We can also compute the residuals directly from the solution of other PMLs (RI-PML/Method 2, ADE-PML/Method 3 and NPML/Method 4), and find the difference between R-PML and others. In other words, it is to find the residual between the other PML equations and the original equation.

RPML-II (method 2)

In this part, we solve Eq. (8) using recursive integration as recursive integration PML (RIPML) (Drossaert and Giannopoulos 2007; Giannopoulos 2011). The basic principle of the RIPML is to rewrite the velocity-stress Eq. (6) by introducing two new auxiliary tensors, we denote the components as:

$$\begin{gathered} \tilde{M}_{x}^{x} = \frac{1}{{s_{x} }}\partial_{x} \tilde{v}_{x} ;\tilde{M}_{z}^{z} = \frac{1}{{s_{z} }}\partial_{z} \tilde{v}_{z} \hfill \\ \tilde{M}_{z}^{x} = \frac{1}{{s_{x} }}\partial_{x} \tilde{v}_{z} ;\tilde{M}_{x}^{z} = \frac{1}{{s_{z} }}\partial_{z} \tilde{v}_{x} \hfill \\ \tilde{M}_{zz}^{z} = \frac{1}{{s_{z} }}\partial_{z} \tilde{\tau }_{zz} ;\tilde{M}_{zx}^{x} = \frac{1}{{s_{x} }}\partial_{x} \tilde{\tau }_{zx} \hfill \\ \tilde{M}_{xx}^{x} = \frac{1}{{s_{x} }}\partial_{x} \tilde{\tau }_{xx} ;\tilde{M}_{zx}^{z} = \frac{1}{{s_{z} }}\partial_{z} \tilde{\tau }_{zx}. \hfill \\ \end{gathered}$$
(20)

» **Data below**
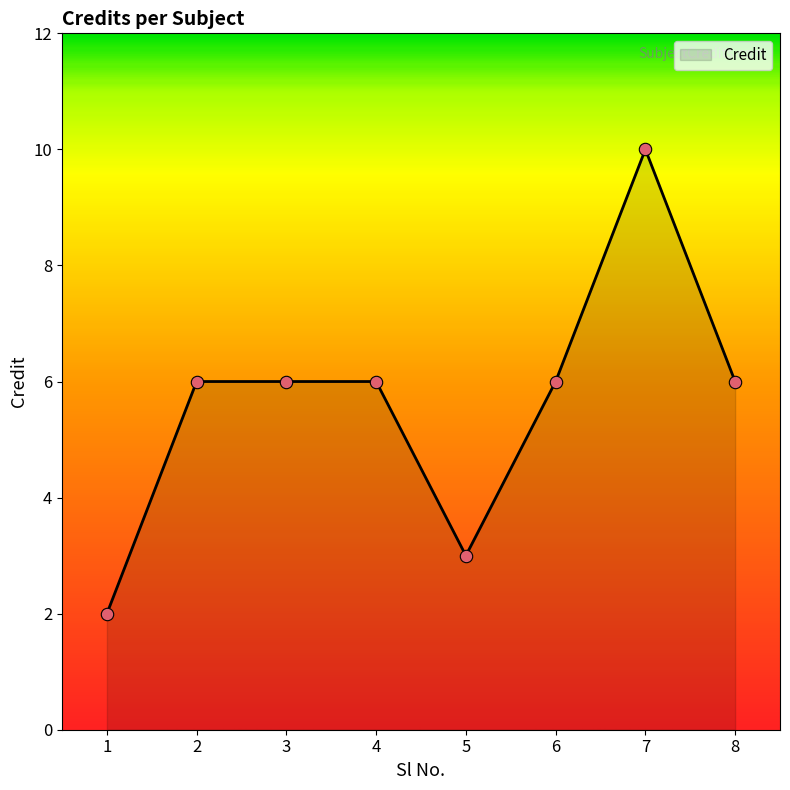

What is the change in value from 1 to 7?

+8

» **Actions to take**
**A.** In the passage on PML methods, how many new auxiliary tensors does the RIPML introduce when rewriting the velocity-stress Eq. (6)?
**B.** From the passage on PML methods, copy out word for word the stretch that begins with the words "We can also" and ends with "the original equation.".
**C.** Extend the passage on PML methods, carrying on after its last line.
The listing has no connection to the passage on PML methods.

» **Your written answers**
**A.** Two.

**B.**
We can also compute the residuals directly from the solution of other PMLs (RI-PML/Method 2, ADE-PML/Method 3 and NPML/Method 4), and find the difference between R-PML and others. In other words, it is to find the residual between the other PML equations and the original equation.

**C.**
After transforming Eq. (6) back in the time domain, the velocity-stress equations then become as follows:

$$\begin{array}{*{20}l} {\partial_{t} v_{x} = \frac{1}{\rho }\left( {M_{xx}^{x} + M_{zx}^{z} } \right)} \hfill \\ {\partial_{t} v_{z} = \frac{1}{\rho }\left( {M_{zz}^{z} + M_{zx}^{x} } \right)} \hfill \\ {\partial_{t} \tau_{xx} = (\lambda + 2\mu )M_{x}^{x} + \lambda M_{z}^{z} } \hfill \\ {\partial_{t} \tau_{zz} = (\lambda + 2\mu )M_{z}^{z} + \lambda M_{x}^{x} } \hfill \\ {\partial_{t} \tau_{zx} = \mu \left( {M_{z}^{x} + M_{x}^{z} } \right)}, \hfill \\ \end{array}$$
(21)

where M is the \(\tilde{M}\) in time domain.

Equation 20 is rewritten to solve the stress-rate tensors M by direct integration. Inserting the stretching functions given by Eq. (5), and transforming them from the frequency domain into the time domain.

$$\begin{gathered} \int_{0}^{t} {\alpha_{x} } M_{x}^{x} {\text{d}}t = \partial_{x} v_{x} - M_{x}^{x} ;\int_{0}^{t} {\alpha_{z} } M_{z}^{z} {\text{d}}t = \partial_{z} v_{z} - M_{z}^{z} \hfill \\ \int_{0}^{t} {\alpha_{x} } M_{z}^{x} {\text{d}}t = \partial_{x} v_{z} - M_{z}^{x} ;\int_{0}^{t} {\alpha_{z} } M_{x}^{z} {\text{d}}t = \partial_{z} v_{x} - M_{x}^{z} \hfill \\ \int_{0}^{t} {\alpha_{z} } M_{zz}^{z} {\text{d}}t = \partial_{z} \tau_{zz} - M_{zz}^{z} ;\int_{0}^{t} {\alpha_{x} } M_{zx}^{x} {\text{d}}t = \partial_{x} \tau_{zx} - M_{zx}^{x} \hfill \\ \int_{0}^{t} {\alpha_{x} } M_{xx}^{x} {\text{d}}t = \partial_{x} \tau_{xx} - M_{xx}^{x} ;\int_{0}^{t} {\alpha_{z} } M_{zx}^{z} {\text{d}}t = \partial_{z} \tau_{zx} - M_{zx}^{z}. \hfill \\ \end{gathered}$$
(22)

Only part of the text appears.